Yesterday, @alankruthahaha, Twitter user, wrote a long thread of sitting next to the actor in the plane for three hours, rereading all the details of his interaction on his breath, out of breath ("He likes Easy A!" "He eats pretzels fast enough!"). She has been rewarded with thousands of tastes. It is good to know that Chalamet is patient enough to spend his flight chatting endlessly with an enthusiastic fan, but that does not prevent the subsequent reporting from being incredibly scary.
This is not the first time anyone has suffered an invasion of their privacy. on a plane. Last July, a woman tweeted live the behavior of a naughty couple sitting in front of her, taking their picture without consent. By the time she was done, #Planebae had a global trend, and it was just as scary. Such behavior is not limited to airplanes – see the idiot who tweeted Greta Gerwig's reaction to the film I Feel Pretty from the movies while the film was spinning – but they seem to take the lion's share. And this may be because planes are strange spaces to occupy.
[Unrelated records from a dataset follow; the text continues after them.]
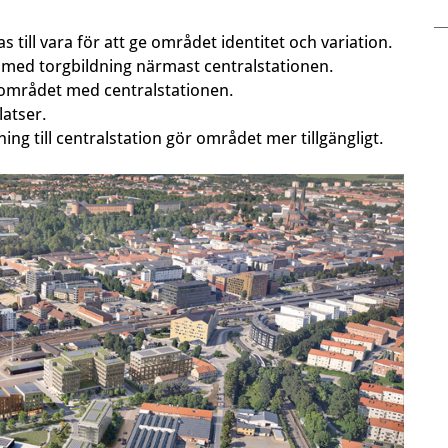
s till vara för att ge området identitet och variation.
é med torgbildning närmast centralstationen.
p området med centralstationen.
latser.
ing till centralstation gör området mer tillgängligt.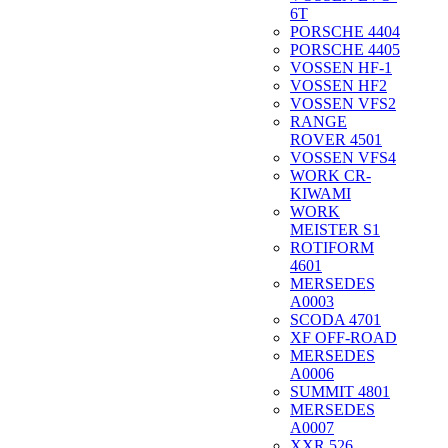
6T
PORSCHE 4404
PORSCHE 4405
VOSSEN HF-1
VOSSEN HF2
VOSSEN VFS2
RANGE
ROVER 4501
VOSSEN VFS4
WORK CR-
KIWAMI
WORK
MEISTER S1
ROTIFORM
4601
MERSEDES
A0003
SCODA 4701
XF OFF-ROAD
MERSEDES
A0006
SUMMIT 4801
MERSEDES
A0007
XXR 526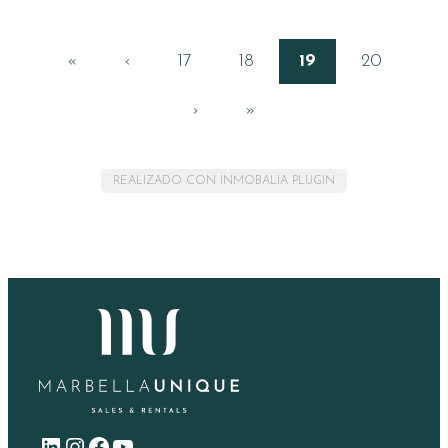
«
‹
17
18
19
20
›
»
REALIZADO CON INMOBALIA PLUGIN
LinkedIn
Instagram
Facebook
YouTube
They have the distinction of being both public and extremely intimate. When you get on a plane, you can possibly be stuck next to anyone. a celebrity, coquettish foreigners, a tetchy couple. And you're stuck there for hours. In the street, their behavior would only be visible for a fraction of a second, but on a flight, you can see a whole story unfold. It's a lot more convincing.
But, of course, that does not give you the right to blame him online because you have no control over what happens once you do it. The author of Chalamet's tweets may not have expected them to come alive, and she certainly would not expect them to be treated in the media. But his story should be a warning: if you want to tweet a conversation on a plane, do not do it.